In a stunning misreading of the tea leaves, the Australian prime minister went further, announcing that coal was good for humanity. But with a 40% slump in coal prices since 2011, it sadly isn’t good for retirement savings and unlikely to benefit from better carbon risk management by investors.

The notion that this debate could occur over a decision to divest less than 1% of a portfolio that doesn’t rank even near the 50 largest in Australia is a strong pointer to the rest of us that investment is now the main climate battleground. Globally, ANU’s investment size doesn’t even make the top 1000.

To play in the climate space beforehand was easy for governments: avoid pricing carbon by sending out alarms about harming economies and losing jobs, while protecting vested interests over a stable climate for citizens.

But now the debate has gone up the food chain into a dark mysterious space where long term investors – the asset owners such as pension funds, superannuation funds, insurance companies and sovereign funds – operate and look at risk with an eye increasingly on the long term.

Finally the climate debate has entered an area that is out of the control of the politicians and the corporate lobbyists. What bank of England head Mark Carney called the “tragedy of horizon” is now being addressed by people who manage more money than all governments put together.

These asset owners do not need to lobby governments over such issues. In fact they don’t care in what form the energy in the economy is provided as long as it comes at a good balance of risk and return. They have no respect for vested interests either and see transitions such as the one to a low carbon world as part of the daily routine of restructuring the world’s economies and shifting capital to where it is needed in order to make a financial return. In their world, capital moves and there are winners and losers every day big or small, powerful or not. Whinging corporates looking for someone to protect their declining industries or unions crying foul over job losses don’t matter one jot to those people sniffing out potential mispriced risk and moving their money elsewhere.
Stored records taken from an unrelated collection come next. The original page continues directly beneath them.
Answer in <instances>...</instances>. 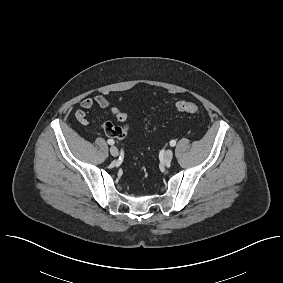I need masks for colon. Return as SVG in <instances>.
Listing matches in <instances>:
<instances>
[{"instance_id": "1", "label": "colon", "mask_w": 283, "mask_h": 283, "mask_svg": "<svg viewBox=\"0 0 283 283\" xmlns=\"http://www.w3.org/2000/svg\"><path fill=\"white\" fill-rule=\"evenodd\" d=\"M174 109L177 112L188 113V114H197L200 111L199 107L195 103L188 101L177 102L174 106ZM101 129L108 136L116 138L119 135V128L109 122L103 124L101 126Z\"/></svg>"}]
</instances>
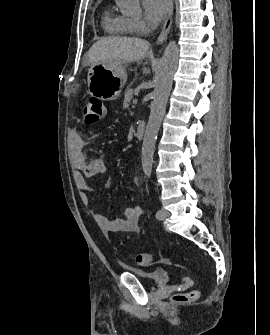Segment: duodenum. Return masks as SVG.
<instances>
[{"label": "duodenum", "instance_id": "1", "mask_svg": "<svg viewBox=\"0 0 270 335\" xmlns=\"http://www.w3.org/2000/svg\"><path fill=\"white\" fill-rule=\"evenodd\" d=\"M145 134V124L144 122L138 123L135 129V136L137 139L142 140Z\"/></svg>", "mask_w": 270, "mask_h": 335}]
</instances>
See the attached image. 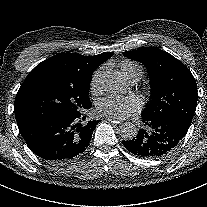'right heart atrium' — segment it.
<instances>
[{
  "mask_svg": "<svg viewBox=\"0 0 207 207\" xmlns=\"http://www.w3.org/2000/svg\"><path fill=\"white\" fill-rule=\"evenodd\" d=\"M106 69H107V66L103 65L93 73L92 78H91V83H90L91 89L93 92L99 93L102 91L103 89L102 78H103V75Z\"/></svg>",
  "mask_w": 207,
  "mask_h": 207,
  "instance_id": "d8ad5b80",
  "label": "right heart atrium"
}]
</instances>
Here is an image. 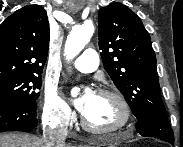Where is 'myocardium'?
Listing matches in <instances>:
<instances>
[{
  "instance_id": "obj_1",
  "label": "myocardium",
  "mask_w": 183,
  "mask_h": 147,
  "mask_svg": "<svg viewBox=\"0 0 183 147\" xmlns=\"http://www.w3.org/2000/svg\"><path fill=\"white\" fill-rule=\"evenodd\" d=\"M96 94L103 96H110L117 101L123 112V119L117 126L108 128H97L92 126L85 118L81 115V124L85 130L93 134H111L123 131L132 125V110L127 99L118 91L108 88L99 89Z\"/></svg>"
}]
</instances>
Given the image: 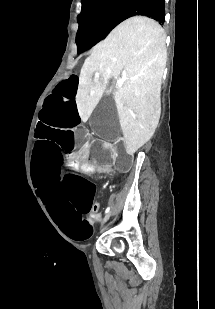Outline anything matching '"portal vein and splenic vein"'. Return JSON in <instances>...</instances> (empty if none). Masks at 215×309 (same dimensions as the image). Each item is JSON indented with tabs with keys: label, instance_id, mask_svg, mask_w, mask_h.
<instances>
[{
	"label": "portal vein and splenic vein",
	"instance_id": "18ae733b",
	"mask_svg": "<svg viewBox=\"0 0 215 309\" xmlns=\"http://www.w3.org/2000/svg\"><path fill=\"white\" fill-rule=\"evenodd\" d=\"M99 74L100 72H96V76H99ZM125 80H126V76H122V78H118L117 86H123Z\"/></svg>",
	"mask_w": 215,
	"mask_h": 309
}]
</instances>
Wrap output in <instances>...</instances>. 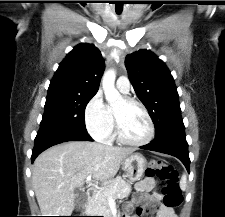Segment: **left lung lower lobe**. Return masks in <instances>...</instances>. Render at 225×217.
Segmentation results:
<instances>
[{
	"label": "left lung lower lobe",
	"instance_id": "1",
	"mask_svg": "<svg viewBox=\"0 0 225 217\" xmlns=\"http://www.w3.org/2000/svg\"><path fill=\"white\" fill-rule=\"evenodd\" d=\"M140 148L175 156L185 165L189 172L190 159L184 126L168 130Z\"/></svg>",
	"mask_w": 225,
	"mask_h": 217
}]
</instances>
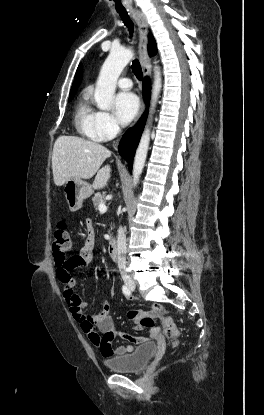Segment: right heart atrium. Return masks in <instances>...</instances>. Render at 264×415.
I'll use <instances>...</instances> for the list:
<instances>
[{"label":"right heart atrium","mask_w":264,"mask_h":415,"mask_svg":"<svg viewBox=\"0 0 264 415\" xmlns=\"http://www.w3.org/2000/svg\"><path fill=\"white\" fill-rule=\"evenodd\" d=\"M98 126L105 139L111 138L120 132V126L113 115L100 111L98 114Z\"/></svg>","instance_id":"obj_1"}]
</instances>
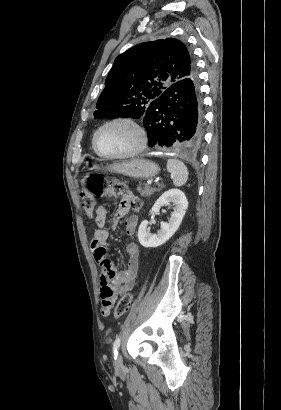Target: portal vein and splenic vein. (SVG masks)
<instances>
[{"label":"portal vein and splenic vein","mask_w":281,"mask_h":410,"mask_svg":"<svg viewBox=\"0 0 281 410\" xmlns=\"http://www.w3.org/2000/svg\"><path fill=\"white\" fill-rule=\"evenodd\" d=\"M147 184H148V185L152 184V180H148V181H147Z\"/></svg>","instance_id":"1"}]
</instances>
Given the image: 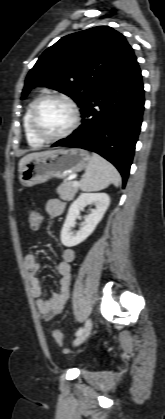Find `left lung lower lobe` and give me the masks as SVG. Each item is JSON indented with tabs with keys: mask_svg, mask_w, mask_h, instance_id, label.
<instances>
[{
	"mask_svg": "<svg viewBox=\"0 0 165 419\" xmlns=\"http://www.w3.org/2000/svg\"><path fill=\"white\" fill-rule=\"evenodd\" d=\"M144 109L141 71L135 55L107 77L81 109L82 124L52 146L94 151L119 170L125 186Z\"/></svg>",
	"mask_w": 165,
	"mask_h": 419,
	"instance_id": "obj_1",
	"label": "left lung lower lobe"
}]
</instances>
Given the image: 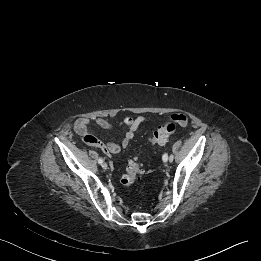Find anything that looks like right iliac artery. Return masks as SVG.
I'll return each mask as SVG.
<instances>
[{"label":"right iliac artery","mask_w":261,"mask_h":261,"mask_svg":"<svg viewBox=\"0 0 261 261\" xmlns=\"http://www.w3.org/2000/svg\"><path fill=\"white\" fill-rule=\"evenodd\" d=\"M98 163H99V164H102V163H103V159H102V158H99Z\"/></svg>","instance_id":"1"}]
</instances>
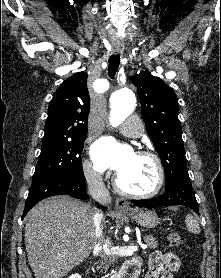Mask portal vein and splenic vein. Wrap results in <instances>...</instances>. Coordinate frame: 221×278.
<instances>
[{
    "instance_id": "1",
    "label": "portal vein and splenic vein",
    "mask_w": 221,
    "mask_h": 278,
    "mask_svg": "<svg viewBox=\"0 0 221 278\" xmlns=\"http://www.w3.org/2000/svg\"><path fill=\"white\" fill-rule=\"evenodd\" d=\"M143 248H147V245H142Z\"/></svg>"
}]
</instances>
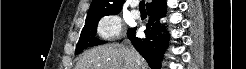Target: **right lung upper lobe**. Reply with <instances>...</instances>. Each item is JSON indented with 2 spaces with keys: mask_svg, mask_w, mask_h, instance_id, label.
<instances>
[{
  "mask_svg": "<svg viewBox=\"0 0 246 69\" xmlns=\"http://www.w3.org/2000/svg\"><path fill=\"white\" fill-rule=\"evenodd\" d=\"M123 2V0H92L86 21L100 19L106 15L118 14L122 9ZM148 5L147 3L146 6Z\"/></svg>",
  "mask_w": 246,
  "mask_h": 69,
  "instance_id": "1",
  "label": "right lung upper lobe"
}]
</instances>
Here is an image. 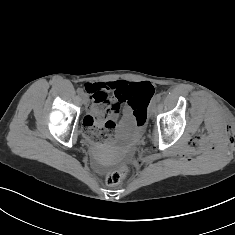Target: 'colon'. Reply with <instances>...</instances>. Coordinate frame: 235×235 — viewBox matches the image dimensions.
<instances>
[{"label":"colon","instance_id":"colon-1","mask_svg":"<svg viewBox=\"0 0 235 235\" xmlns=\"http://www.w3.org/2000/svg\"><path fill=\"white\" fill-rule=\"evenodd\" d=\"M153 91L154 90L151 84L142 82L137 84H130L120 95L121 100L125 101L134 110L136 124L140 128H143L147 123L148 114L145 101L150 99ZM97 99L98 101H101V103H107L104 95L102 94L97 95ZM108 118V112L106 109H104L96 115L87 118L88 126L96 127L98 130H100L101 126L108 122ZM88 132L92 135H95L89 129ZM95 136L99 137L100 139H106L109 137V134L98 132V134ZM127 171V167L122 166L108 173L106 176L107 185H118L125 178Z\"/></svg>","mask_w":235,"mask_h":235}]
</instances>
ANU head, Ian Young, will go down in history as the first public figure to defend an investment decision that could have been made 100 times a day by his fund managers for a whole host of reasons. While many talk about the ethics of divestment and SRI, the real landscape has always been about risk and the language of climate risk will now come into our lives with units not in degrees centigrade or parts per million but in trillions of dollars, basis point returns and risk premiums.

The new investment game proves that government’s inability to price carbon to stabilise the climate is compounded by their regulation of a financial system built to drive the very short-termism that allows the companies to hold political sway and pin governments to the status quo and away from what they know are sensible climate precautions.

In an irony surely set for broadway and the west end stage one day, investors are realising that resisting governments is becoming their greatest risk given that the catch-up period will be extraordinarily expensive and damaging. The leading asset owners are acting early to get protected from the inevitable catch up where politicians go running for cover and blame someone else.

As the leading asset owners grow in number and communicate their good efforts to beneficiaries, just maybe we are seeing the beginnings of a new era of risk-based capitalism – Mr Abbott, his government and those of the G20 would do well to read the tea leaves before they find themselves marginalised and with a legacy that no-one would want. Their citizens are getting an education in finance and they would do well do get the same before people realise that a world governed by pension trustees would put a strong price on carbon tomorrow morning whatever the complex politics.

Julian Poulter is the founder and executive director of the Asset Owners Disclosure Project.